As to Palace Museum of China, visitors naturally have too different images, one is Beijing Forbidden City or Palace Museum, and the other is Taipei National Palace Museum. Historically these two museums originated from the same palace museum before 1949. Due to the historical reasons, Palace museum was separated into two and located in different areas. As for the world reputation, Beijing Palace Museum is more famous than that in Taipei. While in the aspect of collections, Taipei National Palace Museum has more rare treasures, most of invaluable ancient articles used to be preserved in Old Palace Museum were shipped to Taipei during the short time from 1948 to 1949. So frankly, Taipei National Palace Museum also deserves traveling.     

Taipei National Palace Museum is actually the branch of Old Palace Museum existed before 1949

Taipei National Palace Museum is actually the branch of Old Palace Museum existed before 1949

The Taipei Palace Museum, located at Double Brooks outside of Shilin of Taipei City, Taiwan Province, is a famous museum of history and cultural arts in China. Built along mountains, the Museum is a palace-style architecture, with white stone railing and sky-blue glazed tiles. The halls of this museum are largely similar to Beijing Palace museum in the architectural styles, but it becomes more modern and acceptable.

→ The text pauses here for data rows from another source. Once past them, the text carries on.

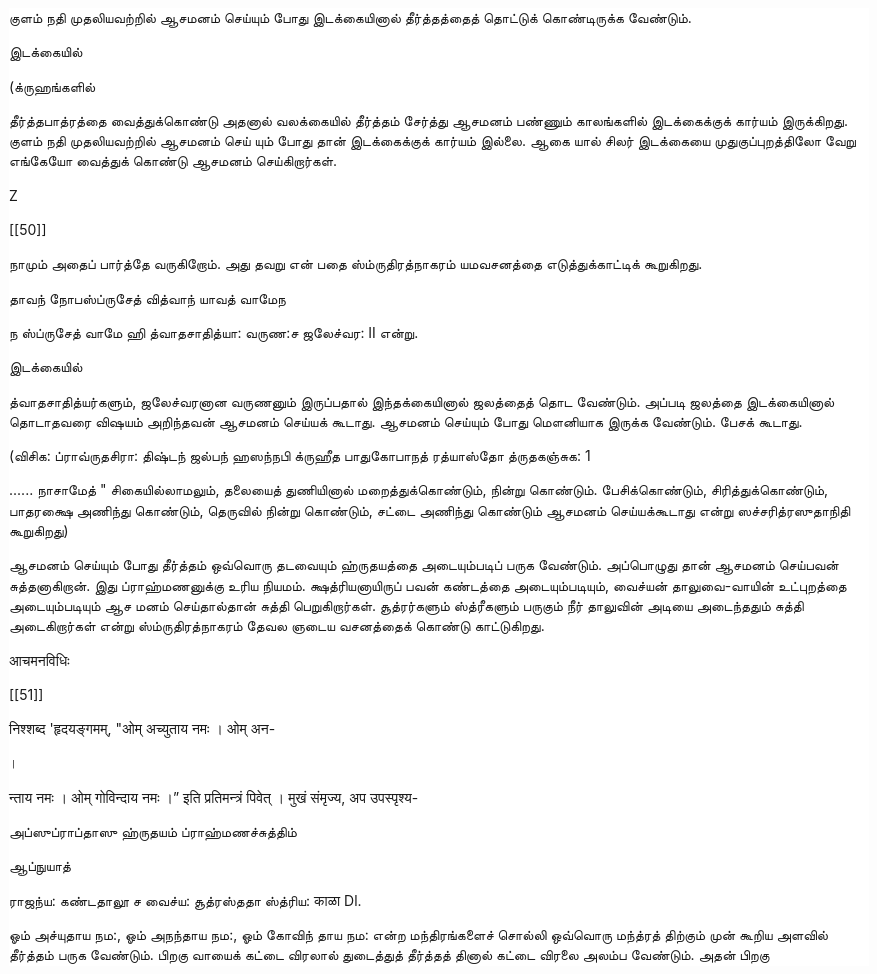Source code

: குளம் நதி முதலியவற்றில் ஆசமனம் செய்யும் போது இடக்கையினால் தீர்த்தத்தைத் தொட்டுக் கொண்டிருக்க வேண்டும். 

இடக்கையில் 

(க்ருஹங்களில் 

தீர்த்தபாத்ரத்தை வைத்துக்கொண்டு அதனால் வலக்கையில் தீர்த்தம் சேர்த்து ஆசமனம் பண்ணும் காலங்களில் இடக்கைக்குக் கார்யம் இருக்கிறது. குளம் நதி முதலியவற்றில் ஆசமனம் செய் யும் போது தான் இடக்கைக்குக் கார்யம் இல்லை. ஆகை யால் சிலர் இடக்கையை முதுகுப்புறத்திலோ வேறு எங்கேயோ வைத்துக் கொண்டு ஆசமனம் செய்கிறார்கள். 

Z 

[[50]]



நாமும் அதைப் பார்த்தே வருகிறோம். அது தவறு என் பதை ஸ்ம்ருதிரத்நாகரம் யமவசனத்தை எடுத்துக்காட்டிக் கூறுகிறது. 

தாவந் நோபஸ்ப்ருசேத் வித்வாந் யாவத் வாமேந 

ந ஸ்ப்ருசேத் வாமே ஹி த்வாதசாதித்யா: வருண:ச ஜலேச்வர: II என்று. 

இடக்கையில் 

த்வாதசாதித்யர்களும், ஜலேச்வரனான வருணனும் இருப்பதால் இந்தக்கையினால் ஜலத்தைத் தொட வேண்டும். அப்படி ஜலத்தை இடக்கையினால் தொடாதவரை விஷயம் அறிந்தவன் ஆசமனம் செய்யக் கூடாது. ஆசமனம் செய்யும் போது மௌனியாக இருக்க வேண்டும். பேசக் கூடாது. 

(விசிக: ப்ராவ்ருதசிரா: திஷ்டந் ஜல்பந் ஹஸந்நபி க்ருஹீத பாதுகோபாநத் ரத்யாஸ்தோ த்ருதகஞ்சுக: 1 

...... நாசாமேத் " சிகையில்லாமலும், தலையைத் துணியினால் மறைத்துக்கொண்டும், நின்று கொண்டும். பேசிக்கொண்டும், சிரித்துக்கொண்டும், பாதரக்ஷை அணிந்து கொண்டும், தெருவில் நின்று கொண்டும், சட்டை அணிந்து கொண்டும் ஆசமனம் செய்யக்கூடாது என்று ஸச்சரித்ரஸுதாநிதி கூறுகிறது) 

ஆசமனம் செய்யும் போது தீர்த்தம் ஒவ்வொரு தடவையும் ஹ்ருதயத்தை அடையும்படிப் பருக வேண்டும். அப்பொழுது தான் ஆசமனம் செய்பவன் சுத்தனாகிறான். இது ப்ராஹ்மணனுக்கு உரிய நியமம். க்ஷத்ரியனாயிருப் பவன் கண்டத்தை அடையும்படியும், வைச்யன் தாலுவை-வாயின் உட்புறத்தை அடையும்படியும் ஆச மனம் செய்தால்தான் சுத்தி பெறுகிறார்கள். சூத்ரர்களும் ஸ்த்ரீகளும் பருகும் நீர் தாலுவின் அடியை அடைந்ததும் சுத்தி அடைகிறார்கள் என்று ஸ்ம்ருதிரத்நாகரம் தேவல ஞடைய வசனத்தைக் கொண்டு காட்டுகிறது. 

आचमनविधिः 

[[51]]

निश्शब्द 'हृदयङ्गमम्, "ओम् अच्युताय नमः । ओम् अन- 

। 

न्ताय नमः । ओम् गोविन्दाय नमः ।” इति प्रतिमन्त्रं पिवेत् । मुखं संमृज्य, अप उपस्पृश्य- 

அப்ஸுப்ராப்தாஸு ஹ்ருதயம் ப்ராஹ்மணச்சுத்திம் 

ஆப்நுயாத் 

ராஜந்ய: கண்டதாலூ ச வைச்ய: சூத்ரஸ்ததா ஸ்த்ரிய: काळा Dl. 

ஓம் அச்யுதாய நம:, ஓம் அநந்தாய நம:, ஓம் கோவிந் தாய நம: என்ற மந்திரங்களைச் சொல்லி ஒவ்வொரு மந்த்ரத் திற்கும் முன் கூறிய அளவில் தீர்த்தம் பருக வேண்டும். பிறகு வாயைக் கட்டை விரலால் துடைத்துத் தீர்த்தத் தினால் கட்டை விரலை அலம்ப வேண்டும். அதன் பிறகு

Constructed in 1965, the Taipei Palace Museum is equipped with modern facilities and a great number of collections of national treasures in Chinese history. After the Nanjing Central Museum was merged into the Taipei Palace Museum, the number of cultural relics in the Museum was increased to 242,592 from the previous 230,863. Including articles received one after another through donation, collection and purchase, the total number of cultural relics kept in the Museum is about 600,000 now. The Museum has different exhibition halls of bronzeware, stoneware, jade ware, calligraphy and paintings, etc. It has staged exhibitions like the Exhibition of Bronzeware and Ritual Articles of Shang and Zhou Dynasties, the Development of China’s Stoneware, the Exhibition of Historical Documents of the Republic of China, and so on. The Museum has also carried out roadshows on irregular intervals.